What I always found "fascinating" about conspiracy theories is how educated, smart people can be convinced by some of them. It's just something that I can't understand.
Well, after many conspiracy theories turned out to be just the tip of the iceberg of truly heinous government actions it's not hard to understand why previously skeptical people now think twice about immediately dismissing crackpot ideas.
Some of us have also worked, through ignorance I will add, for heinous government contractors and sat with people having discussions on how best to kill lots of people efficiently without a thought as to any ethical consequences of their actions.
What seems to happen is that you come across a compelling set of evidence. The evidence is faked, or skewed heavily, but it might be hard to know this. And, as presented, the cases are usually pretty good. If you're unable to immediately dispute them, it isn't totally irrational to think they might be real.
This is the reason I don't watch documentaries on modern "issues". The story presented is all very manipulated and you're certain to get an incorrect set of evidence.
What is boggling is how smart people _stay_ convinced by conspiracies, after contradictions are pointed out. But changing your mind is a hard thing to do, so perhaps it's not that surprising?
An effective tactic to prevent people from looking into something is to promote obviously false information, bonus if it's offensive, and associate it with information that can be verified. Another related tactic is for people who have a long track record of promoting false information promote something that's verifiable. That way people will dismiss real information that has been associated with bs. There is a paper, by a good friend of mine on this "Discrediting By Association: Undermining the Case for Patriots Who Question 9/11", and links to much more info in my profile.

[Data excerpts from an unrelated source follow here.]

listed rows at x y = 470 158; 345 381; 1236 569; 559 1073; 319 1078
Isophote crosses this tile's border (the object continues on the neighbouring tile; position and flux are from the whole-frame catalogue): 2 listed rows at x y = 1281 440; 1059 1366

And I agree, there are many documentaries on modern issues that are pure junk.
> This is the reason I don't watch documentaries on modern "issues". The story presented is all very manipulated and you're certain to get an incorrect set of evidence.

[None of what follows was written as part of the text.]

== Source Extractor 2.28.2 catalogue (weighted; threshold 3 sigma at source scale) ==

That's true of essentially any source but I don't know that becoming ignorant of anything that happened during your lifetime is the right answer.
>> educated, smart people can be convinced by some of them
I love this implication that you're probably dumb if you think the government sometimes engages in conspiracy. Like mass surveillance. Or bacterial experiments in San Francisco.
No, you're dumb when you turn and twist the available evidence to considerable degrees to get to your crazy conclusion. Snowden is an educated and smart man with the proper evidence to back his claims (mass surveillance). What was exposed in this case is proper evidence (bacterial experiments in SF).
What is dumb is seing a few bright pixels in a New Horizons image and saying "that's a swarm of alien space ships", when in fact it's just a cosmic ray distorted by the JPG lossy compression algorithm.
Sometimes the more you know, the more possibilities could be out there. We are not in a 100% transparent world. A single signal could mean a lot that one is not able to see. So based on some signals we could observe, there come related explanations. We could label a category with different tags. Conspiracy theory is one of them. Though I do believe that conspiracy theories weigh people's motivations more, which is not quite fit to most of mainstream perspectives. Hopefully, I won't get downvoted too much with this comment;p
Yeah, I think you are kind of circling around a central issue. Some evidence emerges of something untoward happening and the conspiracy nuts jump on it. There ends up being a lot of noise on top of a little bit of signal. People who fancy themselves rational dismiss it while the nuts keep amplifying it. Then much later more/most of the story comes out and sometimes it's a lot worse than the nut jobs even speculated.
I have read somewhere that conspiracy theories are the pattern matching algorithms in our brains running wild, seening connections where there aren't any. The thing is, our brains are really good at detecting patterns. So good, that sometimes, in fact, we will see patterns where there aren't any. And that's where paranoia and conspiracies and conspiracy theories come in.
For my comment I received many downvotes and also many upvotes (net change was downward, but my karma has been jumping around for about 5 hours now), for pointing out a fact that I find baffling, without criticizing anyone in particular. I'd like to understand why this happened, if possible.